→ **Problem description**: With pictures omitted, restate the data word for word.

→ **Input data**:
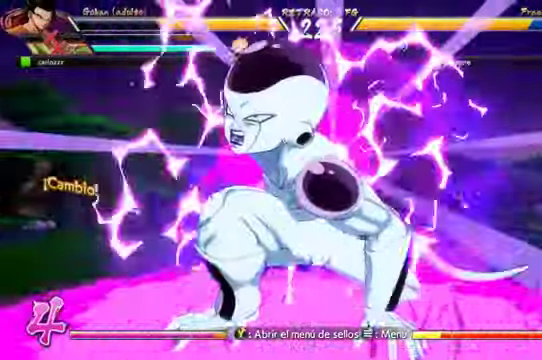
Gameplay with a controller (Xbox layout); each line is a JSON object with the inputs held at the frame after it (dt_ms = milliseconds from this image to that frame). "events" lists button and stick changes between this image and that frame as [ms after this image, input, new state], when the widget could be followed in between. Not read: L3 R1.
{"dt_ms": 1000, "buttons": ["Y"], "left_stick": "center", "right_stick": "center"}
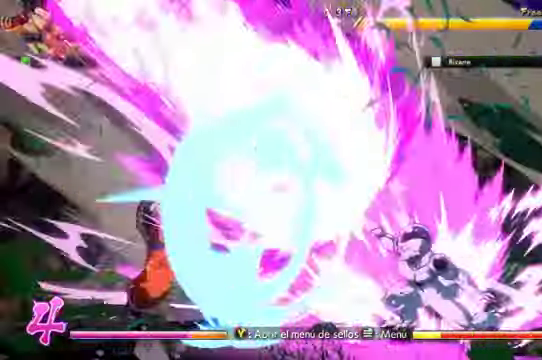
{"dt_ms": 1000, "buttons": [], "left_stick": "center", "right_stick": "center"}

→ **Solution to this problem**:
Gameplay with a controller (Xbox layout); each line is a JSON object with the inputs held at the frame after it (dt_ms = milliseconds from this image to that frame). "events" lists button and stick changes between this image and that frame as [ms after this image, input, new state], when the widget could be followed in between. Not read: L3 R1.
{"dt_ms": 1000, "buttons": ["Y"], "left_stick": "center", "right_stick": "center"}
{"dt_ms": 1000, "buttons": [], "left_stick": "center", "right_stick": "center"}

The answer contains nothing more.